Coltrane may not have set fire to Rome, but he sure as hell watched impotently as it crackled. He was someone who did all it took…to keep his pretty compensation package and even upgrade it a couple of times. Such courage.
It is hard for me to see much good that SC has done. I suppose ‘do no harm’ might bring redemption in some quarters, but his judgement in administrative appointments has been very weak…not that he is alone in this failure. He had opportunities to do some good, and frankly did not achieve anything notable.
This is yet another sign that President Schill is taking care of business.
Whatever the cover story that they trot out to explain people like SC moving on…it matters little…as long as the remaining vestiges of the “leadership” team that watching (and helped) UO sink into the muck are removed, President Schill is moving this place in the right direction.

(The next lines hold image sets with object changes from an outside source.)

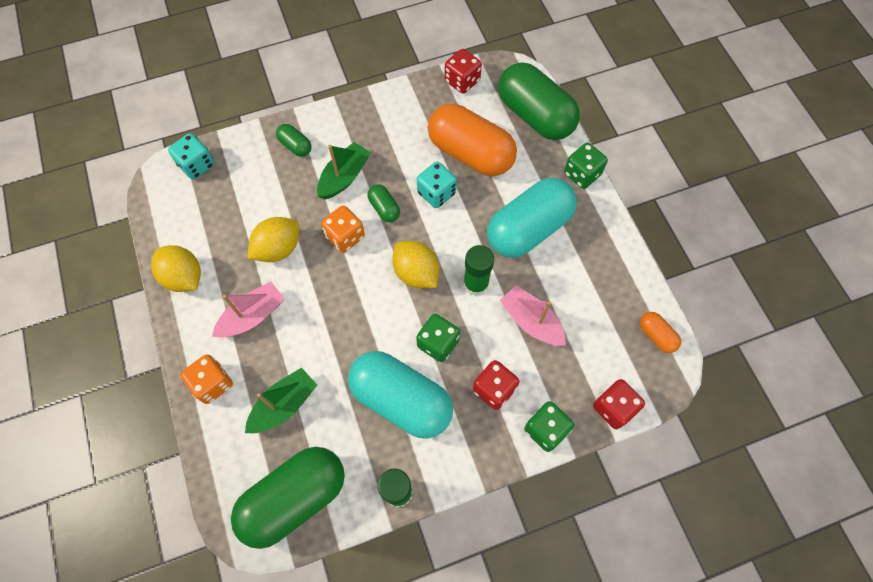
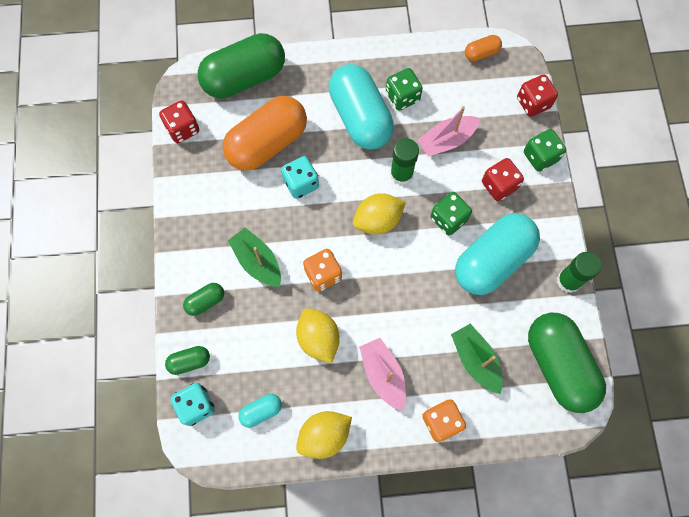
camera: 75 degrees left, 5 degrees up
(199, 218) = (261, 411): none -> turquoise capsule
(384, 208) = (303, 233): green capsule -> green capsule (189, 362)
(582, 174) = (318, 59): green dice -> green dice (402, 97)

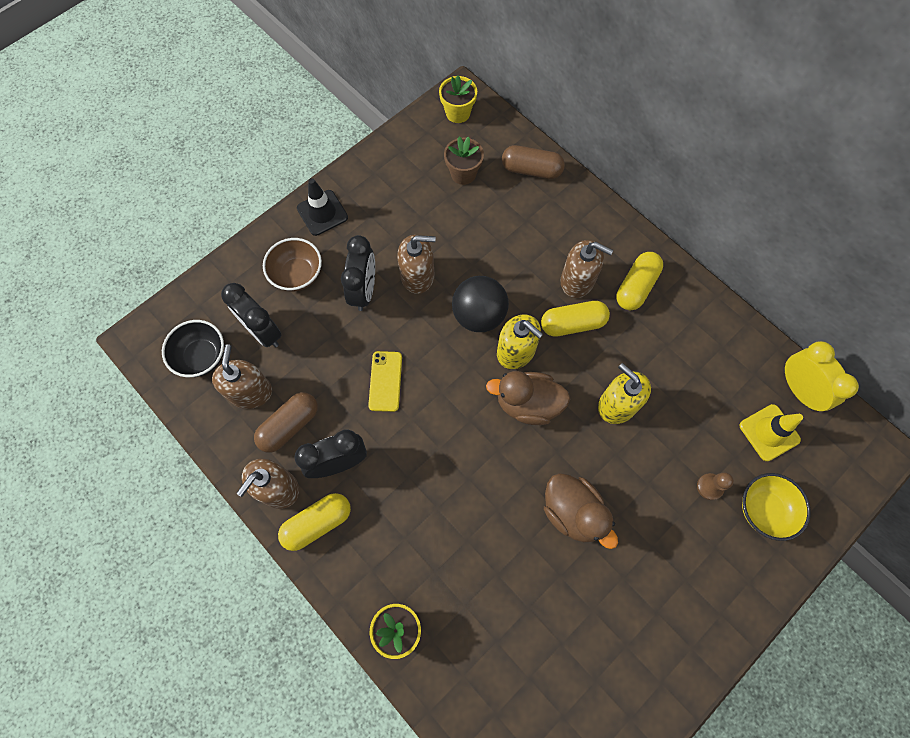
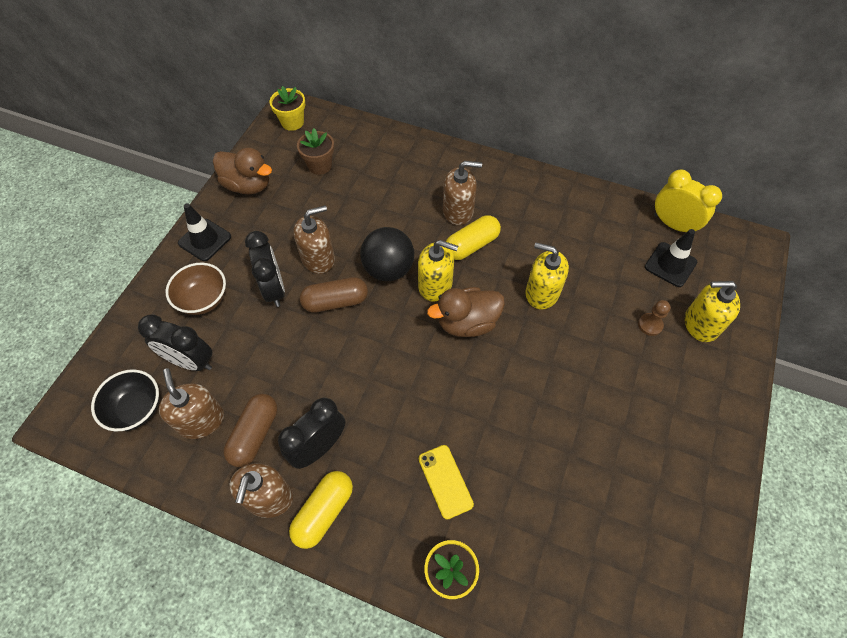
camera: 25 degrees left, 10 degrees down
(385, 381) = (330, 356): yellow phone -> yellow phone (445, 481)
(531, 170) = (376, 143): brown capsule -> brown capsule (335, 302)
(573, 512) = (552, 395): brown duck -> brown duck (248, 185)
(636, 287) = (508, 198): yellow capsule -> none
(764, 509) = (700, 324): yellow bowl -> yellow soap dispenser
(769, 432) = (670, 264): yellow traffic cone -> black traffic cone

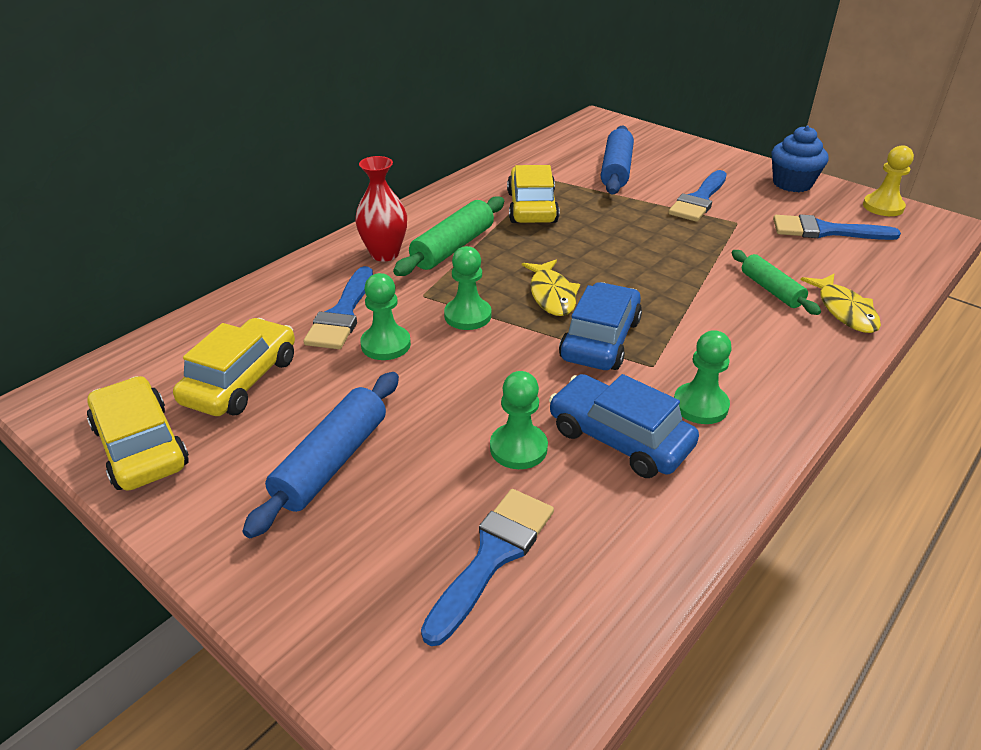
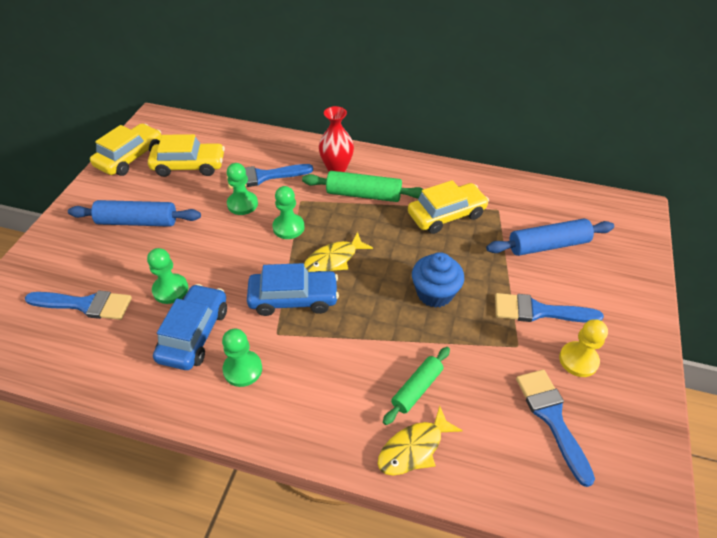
camera: 65 degrees right, 10 degrees up
(792, 183) = (633, 377): blue cupcake -> blue cupcake (434, 293)
(883, 207) = (647, 466): yellow pawn -> yellow pawn (578, 360)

Speaking of what the Provost has accomplished, here is one item that comes to mind the past few days —
Is it just my incompetence, or is it really the case that UO has a miserable system for uploading grades to Duckweb?

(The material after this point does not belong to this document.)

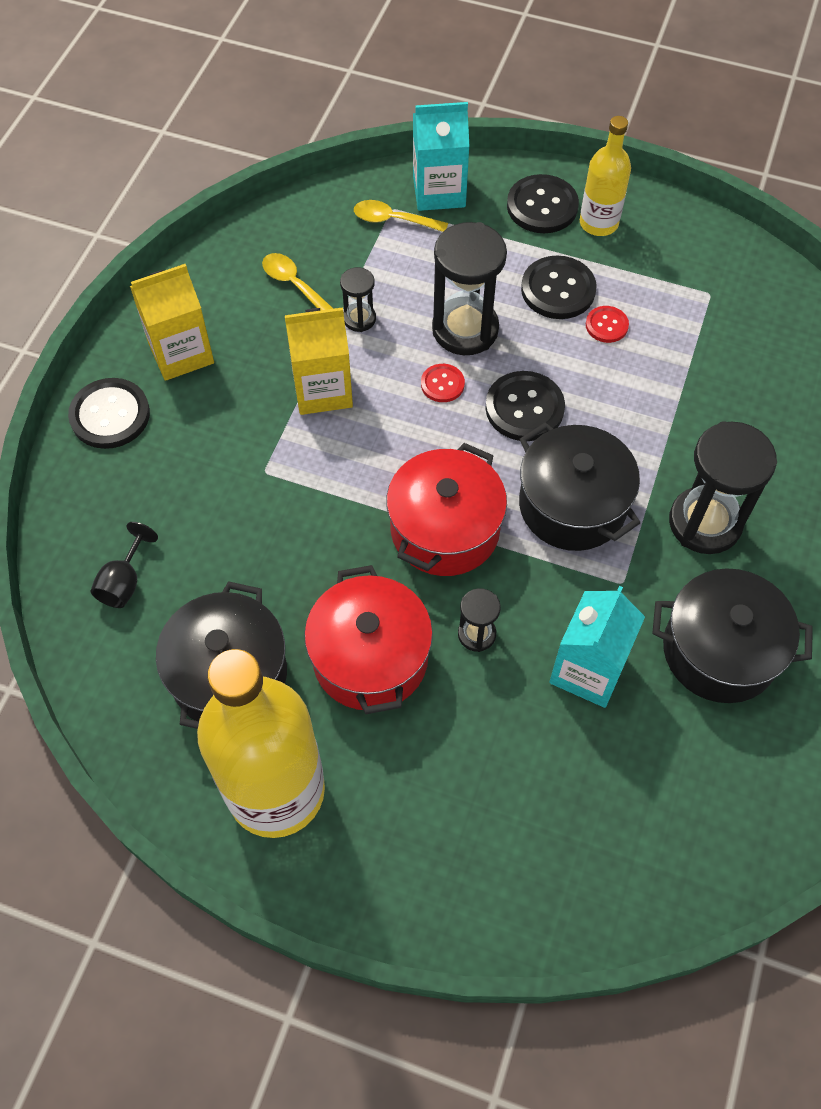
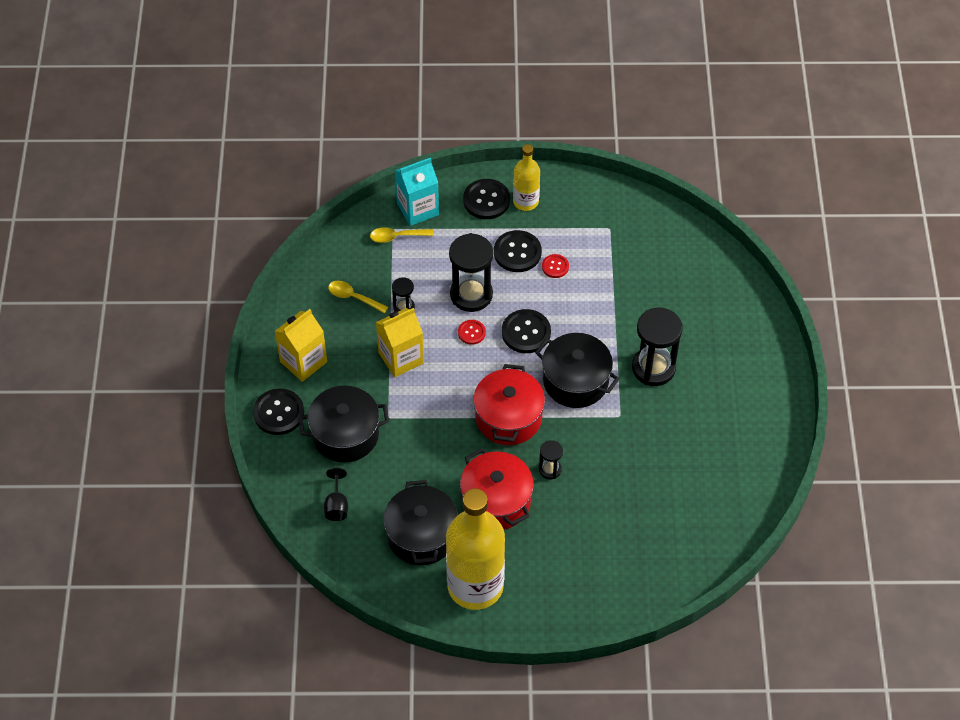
camera: 20 degrees left, 5 degrees down
(588, 670) = (618, 469): turquoise carton -> none
(719, 651) = (685, 436): black pot -> black pot (345, 434)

And is it just my incompetence, or is it really the case that there is miserable interactivity between Duckweb and Canvas?
Sorry HUB, but it is pretty easy to do. Export the data from Canvas as a cvs file and then upload to Duckweb. It took me all of 90 seconds to “enter” 200+ grades.

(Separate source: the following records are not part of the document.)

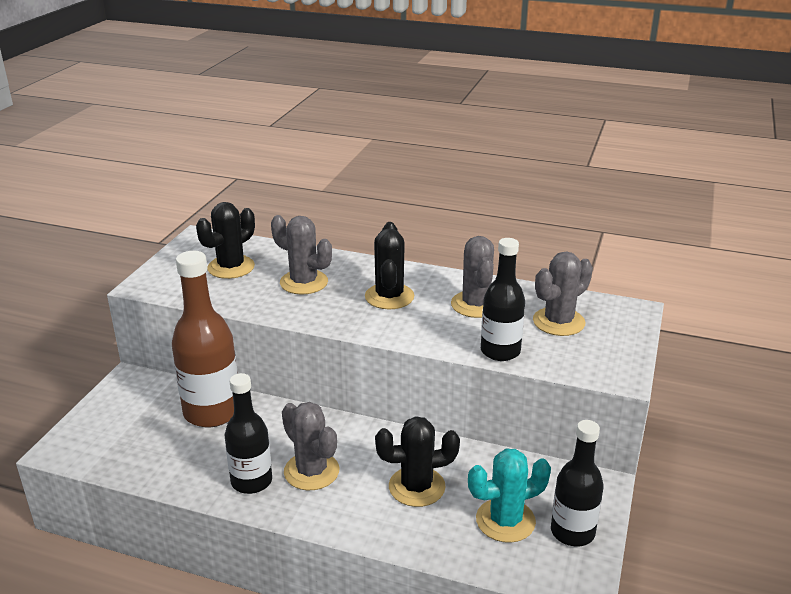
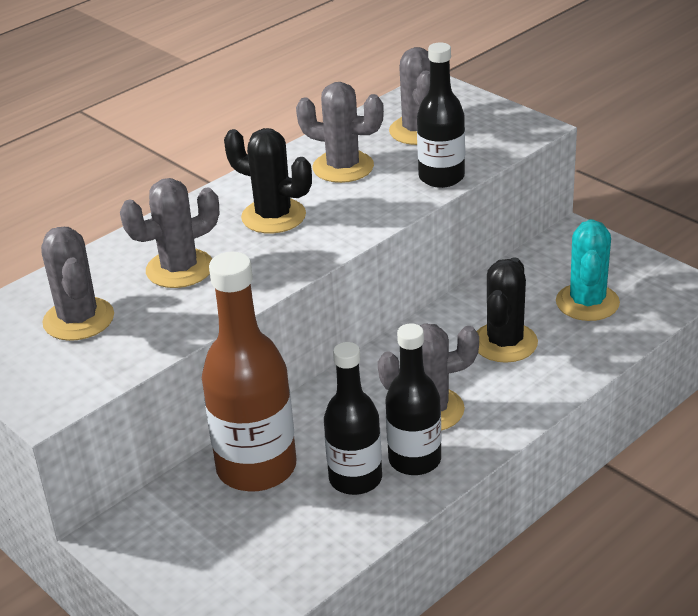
camera: 60 degrees left, 5 degrees up
(231, 267) = (78, 319): black cactus -> grey cactus
(572, 532) = (624, 270): black bottle -> black bottle (355, 479)

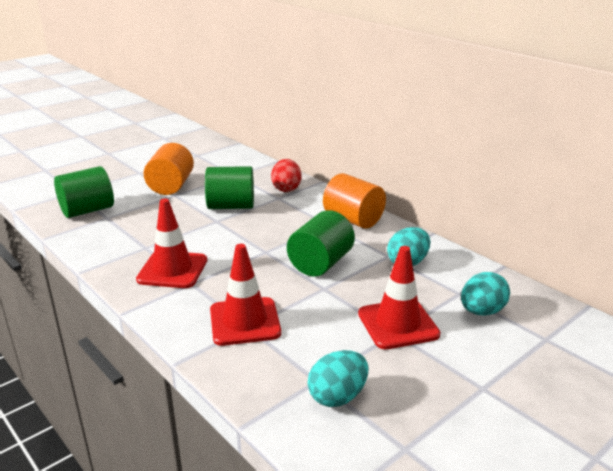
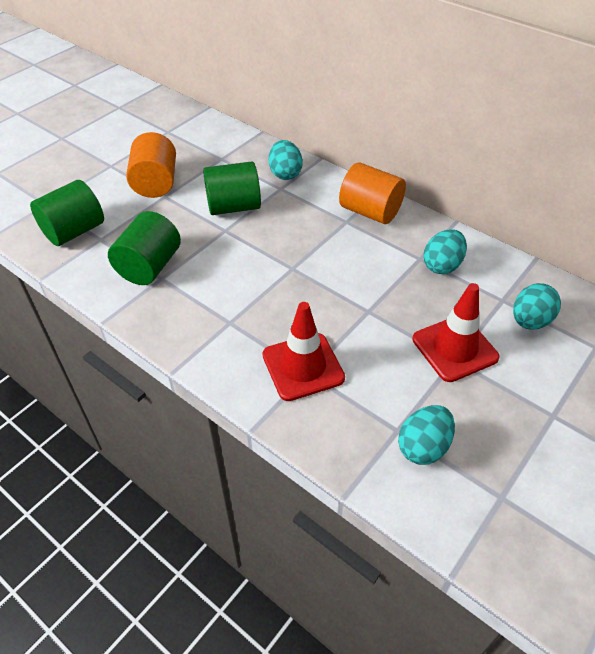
camera: 10 degrees left, 20 degrees up
(172, 270) = (203, 306): red traffic cone -> none
(286, 188) = (285, 173): red egg -> turquoise egg
(320, 263) = (355, 278): green cylinder -> green cylinder (149, 266)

OK,if we’re going there, what about the library search page?
This is great really news. Instead of running the hopeless deer in the headlights down like I’m temped to do, let’s just let him wonder off in the woods on his own and let the UO excel.
The Provost needs to be someone who will not be bullied into bad decisions by others in JH.
This is exactly the kind of flippant throw away statement that appears too often in these blog comments.
1. Who in JH is the bully?
2. Who do you actually think is making “decisions” at the UO – once upon a time, a recent provost made a very bad decision, all by themselves, to turn the UO into a community college but increasing undergrad enrollment by 50% while hiring no new faculty. In that case, the provost WAS the bully.
3. I think most “decisions” are made using the following criteria:
a) what is the lowest risk and most conservative decision among the choices
b) what choice does NOT commit us to long term sustained funding
c) what choice can generate good PR for the UO’s image – that is – our decision are guided by style over substance
Not sure what your point is, Dog.
JH bullies have come in many forms. Kimberly Espy’s self promoting and ham fisted creation of an institute shaped by her personal aspirations, Bean’s vacuous but far reaching blunders and “big ideas”, a subsequent VP for Research who never held a major grant and whose myopic view of the numbers did nothing to support research.
They are human and bad ideas will surface. The real problem is that there had been nobody to call out the bad ideas. Nobody to raise a ruckus when idiotic plans were seen to be what they were. That requires more than the kind of glad handing wagon circling behaviors that we got from Coltrane and others.
President Schill is turning the page. And that is sweet.
Actually there are some memos floating around where Coltrane did raise a mini-ruckus – particularly about some decisions that Bean had made – but by in large he was asleep at the wheel.
And while Schill to date has a reasonable positive trajectory – it remains to be seen what substantiation changes will actually occur as a result of “re-alignment” and whether such re-alignment will result in new academic programs.
I am not sure where the cluster hires fit into your list of “bad ideas” but Schill has clearly bought into this and those selected clusters were, to me, clearly the result of a decision between the Provost and the VPRI.
I think Anonymous has it exactly right–but I agree with Dog on Schill & the cluster hires and other things, where it’s not clear if he’s drunk the koolaid already or just hasn’t got the bandwidth to pay close attn. the much ballyhooed but still unknown “revised budget model” will prove the real test.